[[ WORKING DATA, beginning ]]

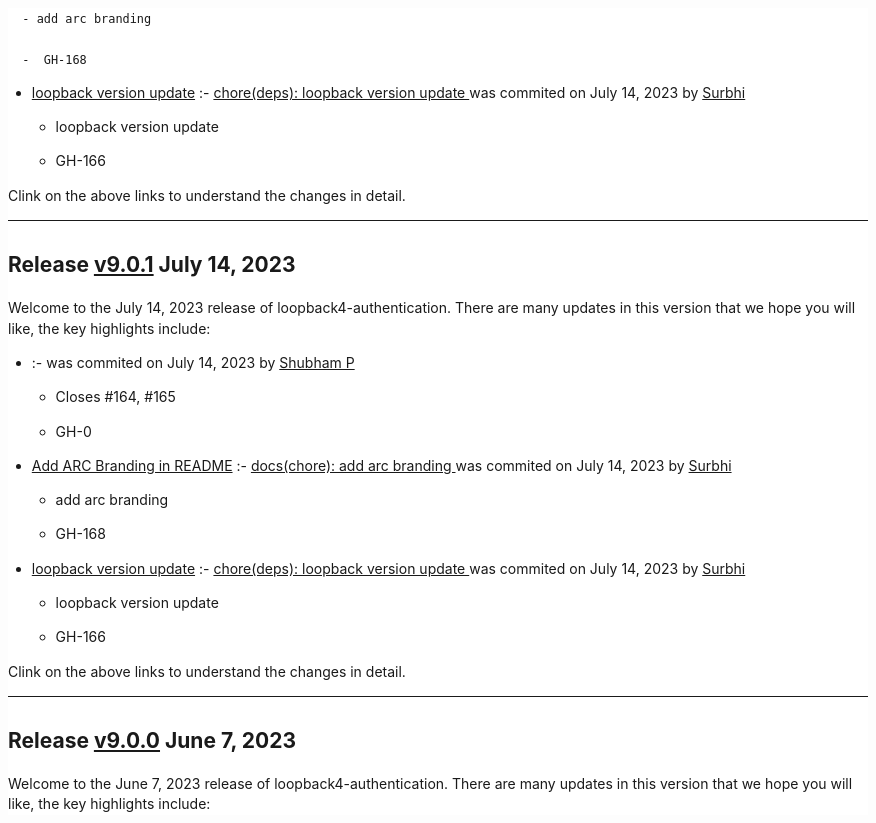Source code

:       - add arc branding
      
      -  GH-168
      
  
  - [loopback version update](https://github.com/sourcefuse/loopback4-authentication/issues/166) :- [chore(deps): loopback version update ](https://github.com/sourcefuse/loopback4-authentication/commit/c414cb1b439b5dd7adf919731646f56d66758a14) was commited on July 14, 2023 by [Surbhi](mailto:98279679+Surbhi-sharma1@users.noreply.github.com)
    
      - loopback version update
      
      -  GH-166
      
  
Clink on the above links to understand the changes in detail.
  ___

## Release [v9.0.1](https://github.com/sourcefuse/loopback4-authentication/compare/v9.0.0..v9.0.1) July 14, 2023
Welcome to the July 14, 2023 release of loopback4-authentication. There are many updates in this version that we hope you will like, the key highlights include:

  - [](https://github.com/sourcefuse/loopback4-authentication/issues/0) :- [](https://github.com/sourcefuse/loopback4-authentication/commit/4d3b5e1529595b36f2108ec419f435a55d2e6fe4) was commited on July 14, 2023 by [Shubham P](mailto:shubham.prajapat@sourcefuse.com)
    
      - Closes #164, #165
      
      - GH-0
      
  
  - [Add ARC Branding in README](https://github.com/sourcefuse/loopback4-authentication/issues/168) :- [docs(chore): add arc branding ](https://github.com/sourcefuse/loopback4-authentication/commit/daa76fca71fb3f03632d21b9a502814199726460) was commited on July 14, 2023 by [Surbhi](mailto:98279679+Surbhi-sharma1@users.noreply.github.com)
    
      - add arc branding
      
      -  GH-168
      
  
  - [loopback version update](https://github.com/sourcefuse/loopback4-authentication/issues/166) :- [chore(deps): loopback version update ](https://github.com/sourcefuse/loopback4-authentication/commit/c414cb1b439b5dd7adf919731646f56d66758a14) was commited on July 14, 2023 by [Surbhi](mailto:98279679+Surbhi-sharma1@users.noreply.github.com)
    
      - loopback version update
      
      -  GH-166
      
  
Clink on the above links to understand the changes in detail.
  ___

## Release [v9.0.0](https://github.com/sourcefuse/loopback4-authentication/compare/v8.0.0..v9.0.0) June 7, 2023
Welcome to the June 7, 2023 release of loopback4-authentication. There are many updates in this version that we hope you will like, the key highlights include:
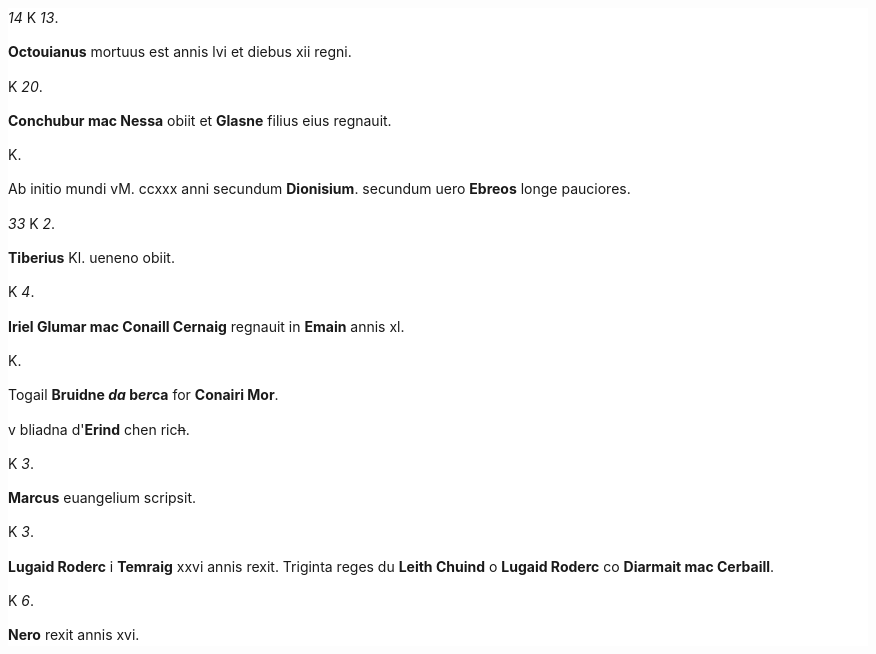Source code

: 
*14* K *13*.


**Octouianus** mortuus 
est annis lvi et diebus xii regni.


K *20*.


**Conchubur mac Nessa** obiit et **Glasne** filius eius 
regnauit.


K.


Ab initio mundi vM. ccxxx anni secundum 
**Dionisium**. secundum uero **Ebreos** longe pauciores.


*33* K *2*.


**Tiberius** Kl. ueneno 
obiit.


K *4*.


**Iriel Glumar mac 
Conaill Cernaig** regnauit in 
**Emain** annis xl.


K.


Togail **Bruidne *da* b*er*ca** for 
**Conairi Mor**.


v bliadna d'**Erind** chen ric~~h~~.


K *3*.


**Marcus** euangelium scripsit.


K *3*.


**Lugaid Roderc** i 
**Temraig** xxvi annis rexit. Triginta reges du 
**Leith Chuind** o **Lugaid Roderc** co 
**Diarmait mac Cerbaill**.


K *6*.


**Nero** rexit annis 
xvi.
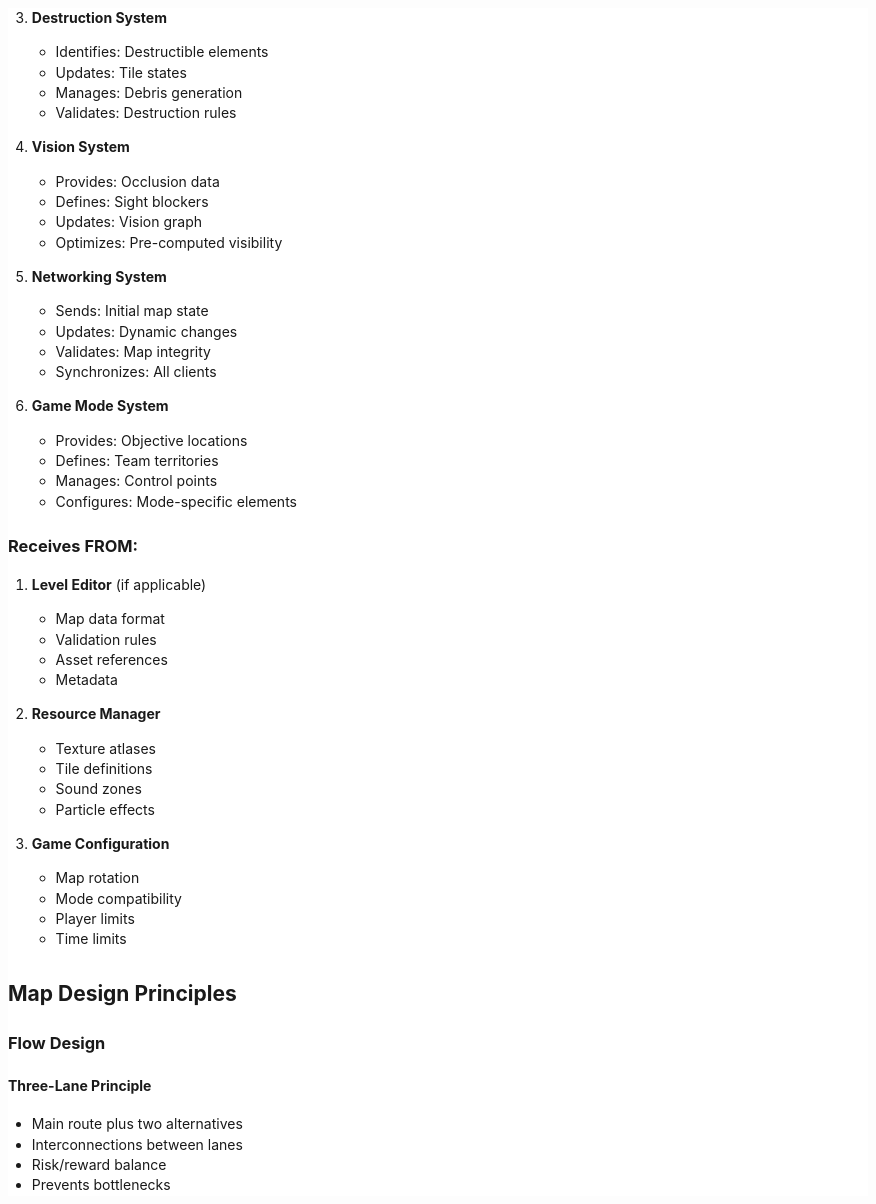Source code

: 3. **Destruction System**
   - Identifies: Destructible elements
   - Updates: Tile states
   - Manages: Debris generation
   - Validates: Destruction rules

4. **Vision System**
   - Provides: Occlusion data
   - Defines: Sight blockers
   - Updates: Vision graph
   - Optimizes: Pre-computed visibility

5. **Networking System**
   - Sends: Initial map state
   - Updates: Dynamic changes
   - Validates: Map integrity
   - Synchronizes: All clients

6. **Game Mode System**
   - Provides: Objective locations
   - Defines: Team territories
   - Manages: Control points
   - Configures: Mode-specific elements

### Receives FROM:

1. **Level Editor** (if applicable)
   - Map data format
   - Validation rules
   - Asset references
   - Metadata

2. **Resource Manager**
   - Texture atlases
   - Tile definitions
   - Sound zones
   - Particle effects

3. **Game Configuration**
   - Map rotation
   - Mode compatibility
   - Player limits
   - Time limits

## Map Design Principles

### Flow Design

#### Three-Lane Principle
- Main route plus two alternatives
- Interconnections between lanes
- Risk/reward balance
- Prevents bottlenecks
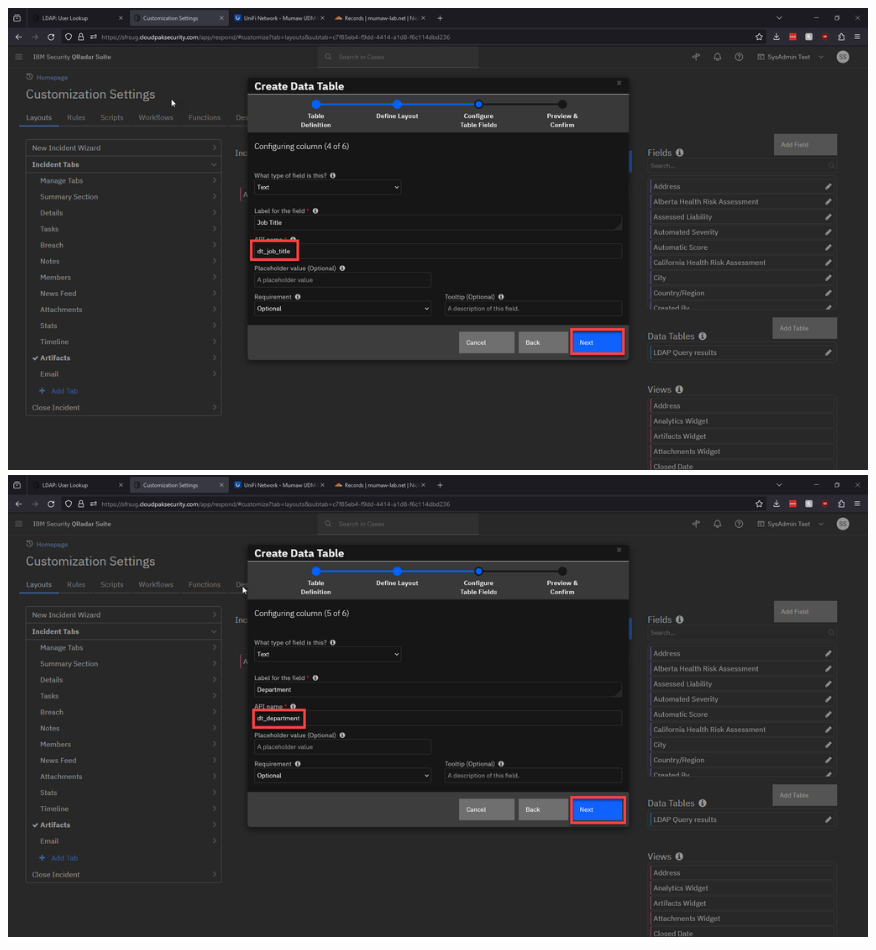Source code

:  ![Tech Bootcamp Lab Infrastructure](images/create-table-column-field-4.png)
 ![Tech Bootcamp Lab Infrastructure](images/create-table-column-field-5.png)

[[ WORKING DATA, end ]]

### [AIM OF THE TASK]
If a line in the records above includes the string "column", copy it.

### [RESULT OF THE TASK]
:  ![Tech Bootcamp Lab Infrastructure](images/create-table-column-field-4.png)
 ![Tech Bootcamp Lab Infrastructure](images/create-table-column-field-5.png)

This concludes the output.